🤖 AI Summary
Existing generative pretraining algorithms are constrained by two dominant paradigms—autoregressive (discrete) and diffusion-based (continuous)—which struggle to jointly achieve strong multimodal modeling capability and efficient inference, leading to scalability bottlenecks. To address this, we propose a novel “inference-first” paradigm, prioritizing scalability in sequence length and refinement steps. We introduce Inductive Moment Matching (IMM) into generative pretraining for the first time, enabling a single-stage, inherently stable, and multi-step-sampling-free generation algorithm. Our method unifies IMM theory, improved diffusion mechanisms, and inference-time temporal modeling within an end-to-end, multimodal data-driven training framework. Experiments demonstrate that our approach achieves state-of-the-art sample quality comparable to advanced diffusion models, accelerates inference by over 10×, and significantly improves multimodal generation consistency and training stability.
📝 Abstract
Recent years have seen significant advancements in foundation models through generative pre-training, yet algorithmic innovation in this space has largely stagnated around autoregressive models for discrete signals and diffusion models for continuous signals.
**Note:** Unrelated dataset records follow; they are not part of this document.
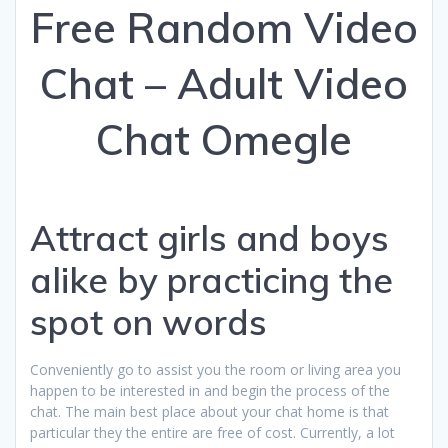
Free Random Video
Chat – Adult Video
Chat Omegle
Attract girls and boys
alike by practicing the
spot on words
Conveniently go to assist you the room or living area you
happen to be interested in and begin the process of the
chat. The main best place about your chat home is that
particular they the entire are free of cost. Currently, a lot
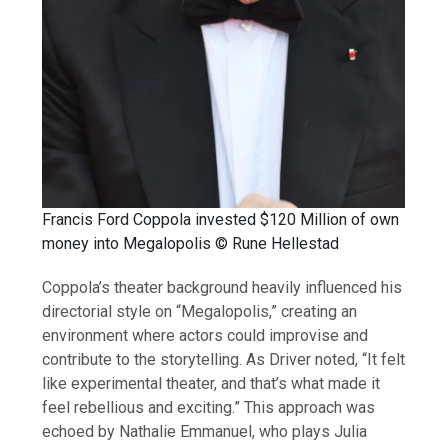
Francis Ford Coppola invested $120 Million of own
money into Megalopolis © Rune Hellestad
Coppola’s theater background heavily influenced his
directorial style on “Megalopolis,” creating an
environment where actors could improvise and
contribute to the storytelling. As Driver noted, “It felt
like experimental theater, and that’s what made it
feel rebellious and exciting.” This approach was
echoed by Nathalie Emmanuel, who plays Julia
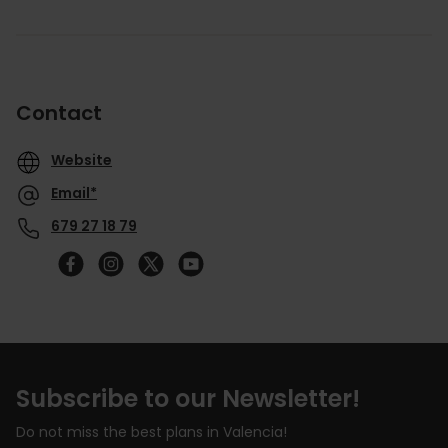
Contact
Website
Email*
679 27 18 79
Follow
us
on
YouTube
Subscribe to our Newsletter!
Do not miss the best plans in Valencia!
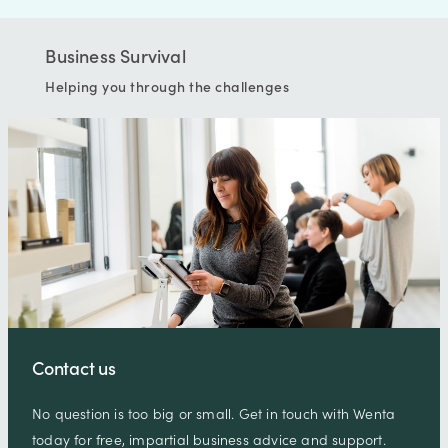
Business Survival
Helping you through the challenges
Contact us
No question is too big or small. Get in touch with Wenta
today for free, impartial business advice and support.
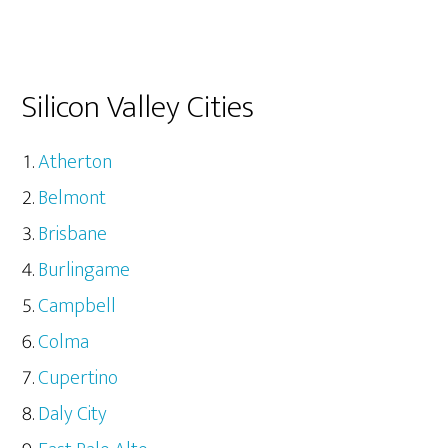
Silicon Valley Cities
Atherton
Belmont
Brisbane
Burlingame
Campbell
Colma
Cupertino
Daly City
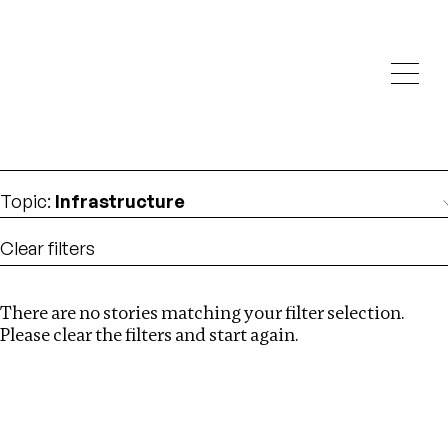
Investigations
We help fellow journalists deliver follow the money
Search
investigations
Location
:
Zambia
Topic
:
Infrastructure
Clear filters
There are no stories matching your filter selection.
Search
Please clear the filters and start again.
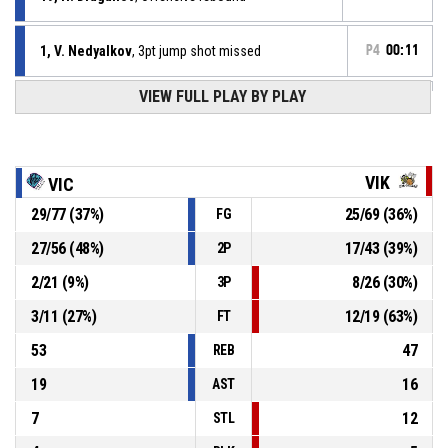
1, V. Nedyalkov
, 3pt jump shot missed
P4
00:11
VIEW FULL PLAY BY PLAY
Defensive rebound
P4
00:21
P4
00:21
3, S. Georgiev
, Free throw 2 of 2 missed
VIK
VIC
29
/
77
(
37
%)
25
/
69
(
36
%)
FG
P4
00:21
Offensive Dead Ball Rebound
27
/
56
(
48
%)
17
/
43
(
39
%)
2P
P4
00:21
3, S. Georgiev
, Free throw 1 of 2 missed
2
/
21
(
9
%)
8
/
26
(
30
%)
3P
3
/
11
(
27
%)
12
/
19
(
63
%)
FT
53
47
REB
19
16
AST
7
12
STL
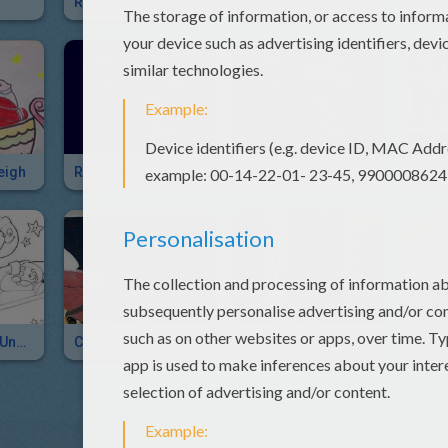
Reindeers
Santa's Reindeers
eigh
Rudolph The Red-Nosed Reindeer
White Christmas
Santa's Sleigh Under The Moonlight
Christmas Sleigh
Santa Claus With Sleigh Picture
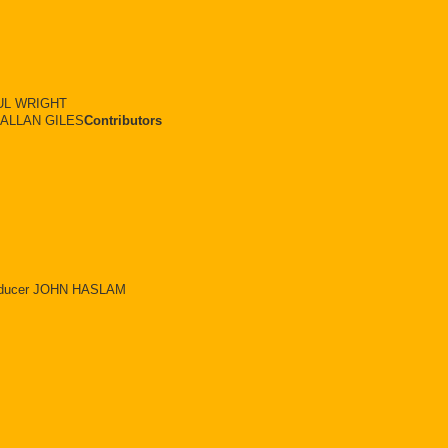
UL WRIGHT
r ALLAN GILES
Contributors
Producer JOHN HASLAM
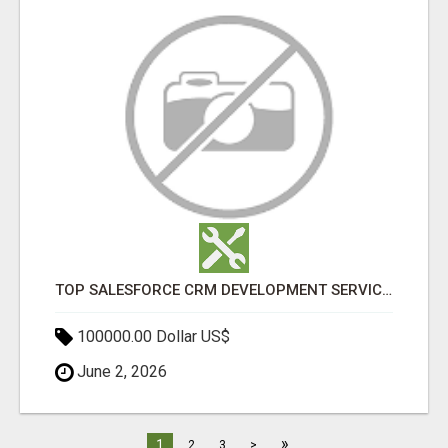
TOP SALESFORCE CRM DEVELOPMENT SERVICES COMPANY IN INDIA
100000.00 Dollar US$
June 2, 2026
»
1
2
3
>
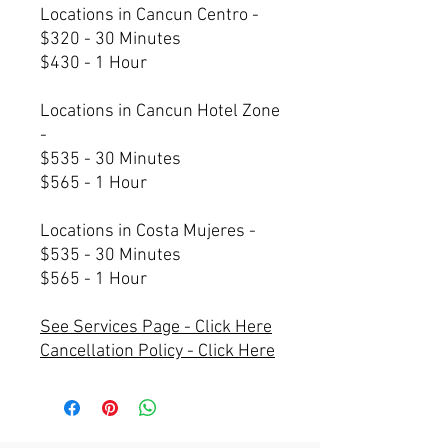
Locations in Cancun Centro -
$320 - 30 Minutes
$430 - 1 Hour
Locations in Cancun Hotel Zone
-
$535 - 30 Minutes
$565 - 1 Hour
Locations in Costa Mujeres -
$535 - 30 Minutes
$565 - 1 Hour
See Services Page - Click Here
Cancellation Policy - Click Here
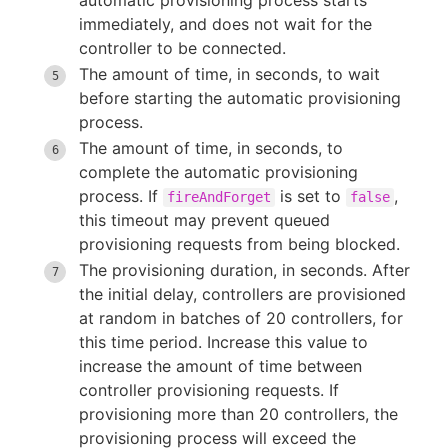
automatic provisioning process starts
immediately, and does not wait for the
controller to be connected.
The amount of time, in seconds, to wait
before starting the automatic provisioning
process.
The amount of time, in seconds, to
complete the automatic provisioning
process. If
is set to
,
fireAndForget
false
this timeout may prevent queued
provisioning requests from being blocked.
The provisioning duration, in seconds. After
the initial delay, controllers are provisioned
at random in batches of 20 controllers, for
this time period. Increase this value to
increase the amount of time between
controller provisioning requests. If
provisioning more than 20 controllers, the
provisioning process will exceed the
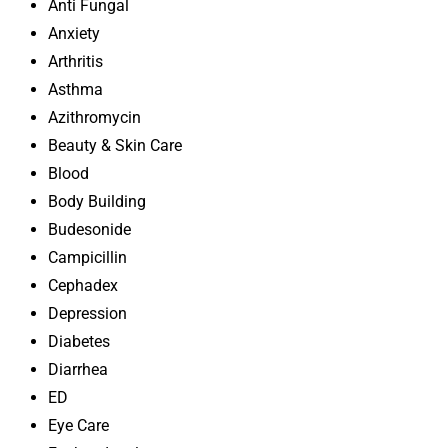
Anti Fungal
Anxiety
Arthritis
Asthma
Azithromycin
Beauty & Skin Care
Blood
Body Building
Budesonide
Campicillin
Cephadex
Depression
Diabetes
Diarrhea
ED
Eye Care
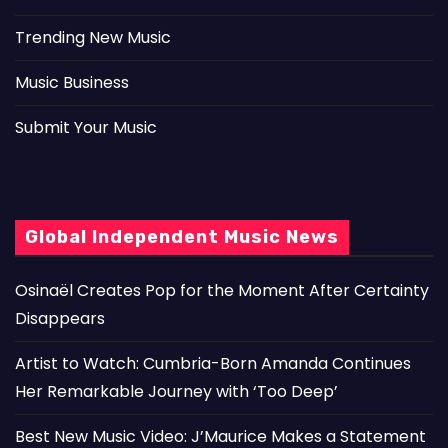
Trending New Music
Music Business
Submit Your Music
Global Independent Music News
Osinaël Creates Pop for the Moment After Certainty
Disappears
Artist to Watch: Cumbria-Born Amanda Continues
Her Remarkable Journey with ‘Too Deep’
Best New Music Video: J’Maurice Makes a Statement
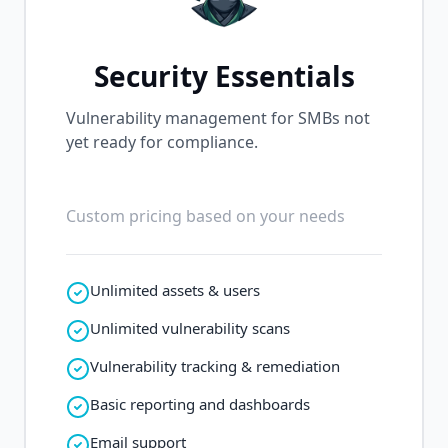
Security Essentials
Vulnerability management for SMBs not
yet ready for compliance.
Custom pricing based on your needs
Unlimited assets & users
Unlimited vulnerability scans
Vulnerability tracking & remediation
Basic reporting and dashboards
Email support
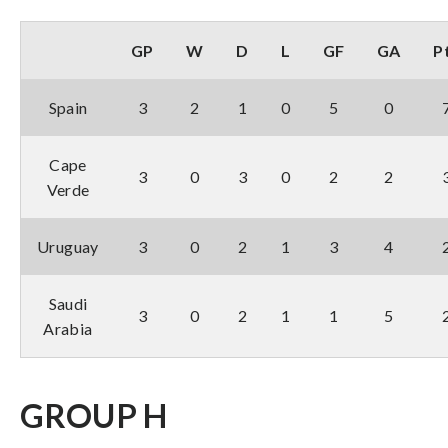
GP
W
D
L
GF
GA
P
Spain
3
2
1
0
5
0
Cape
3
0
3
0
2
2
Verde
Uruguay
3
0
2
1
3
4
Saudi
3
0
2
1
1
5
Arabia
GROUP H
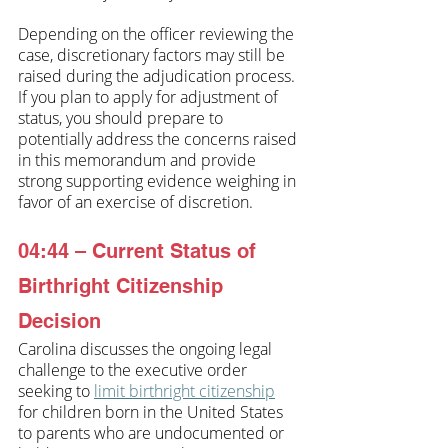
Depending on the officer reviewing the 
case, discretionary factors may still be 
raised during the adjudication process. 
If you plan to apply for adjustment of 
status, you should prepare to 
potentially address the concerns raised 
in this memorandum and provide 
strong supporting evidence weighing in 
favor of an exercise of discretion.
04:44 – Current Status of 
Birthright Citizenship 
Decision
Carolina discusses the ongoing legal 
challenge to the executive order 
seeking to 
limit birthright citizenship
for children born in the United States 
to parents who are undocumented or 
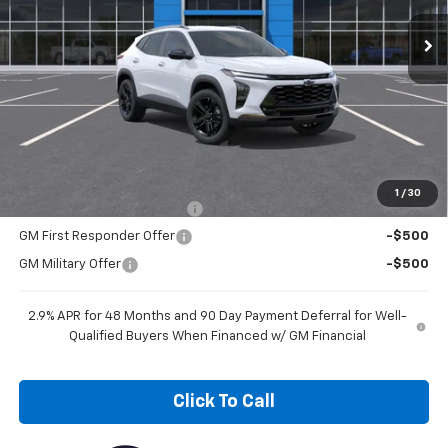
NICK MAYER SALE PRICE
Less
MSRP:
$28,030
Add. Offers you may Qualify For:
1
/
30
Chevrolet GMF Bonus Cash
-$500
GM First Responder Offer
-$500
GM Military Offer
-$500
2.9% APR for 48 Months and 90 Day Payment Deferral for Well-
Qualified Buyers When Financed w/ GM Financial
Click To Call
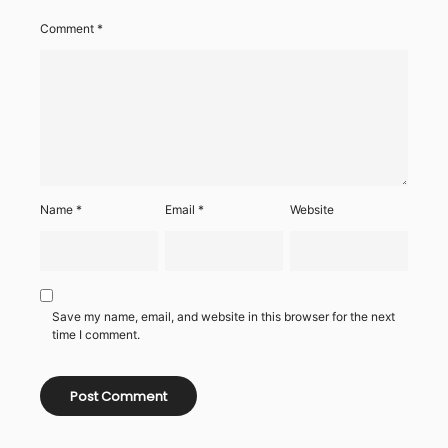
Comment
*
Name
*
Email
*
Website
Save my name, email, and website in this browser for the next
time I comment.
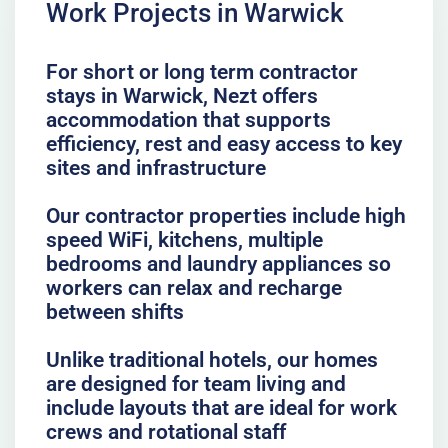
Work Projects in Warwick
For short or long term contractor
stays in Warwick, Nezt offers
accommodation that supports
efficiency, rest and easy access to key
sites and infrastructure
Our contractor properties include high
speed WiFi, kitchens, multiple
bedrooms and laundry appliances so
workers can relax and recharge
between shifts
Unlike traditional hotels, our homes
are designed for team living and
include layouts that are ideal for work
crews and rotational staff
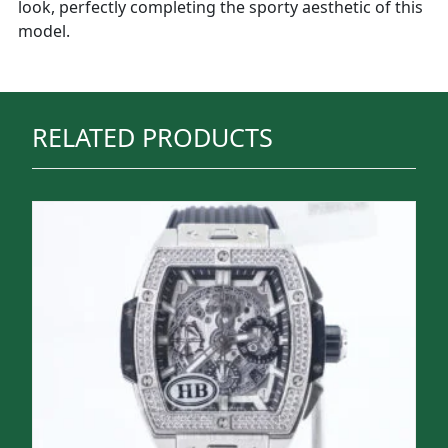
look, perfectly completing the sporty aesthetic of this
model.
RELATED PRODUCTS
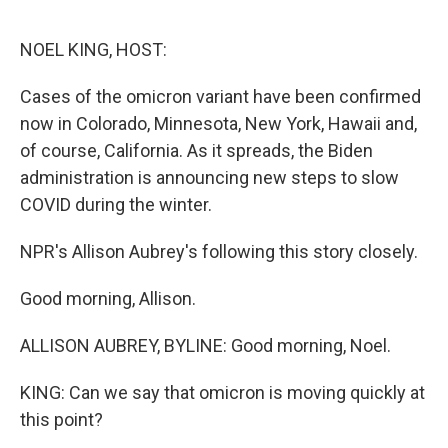
o
e
d
o
r
I
k
n
NOEL KING, HOST:
Cases of the omicron variant have been confirmed
now in Colorado, Minnesota, New York, Hawaii and,
of course, California. As it spreads, the Biden
administration is announcing new steps to slow
COVID during the winter.
NPR's Allison Aubrey's following this story closely.
Good morning, Allison.
ALLISON AUBREY, BYLINE: Good morning, Noel.
KING: Can we say that omicron is moving quickly at
this point?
This stagnation creates a bottleneck that prevents us from fully unlocking the potential of rich multi-modal data, which in turn limits the progress on multimodal intelligence. We argue that an inference-first perspective, which prioritizes scaling efficiency during inference time across sequence length and refinement steps, can inspire novel generative pre-training algorithms. Using Inductive Moment Matching (IMM) as a concrete example, we demonstrate how addressing limitations in diffusion models' inference process through targeted modifications yields a stable, single-stage algorithm that achieves superior sample quality with over an order of magnitude greater inference efficiency.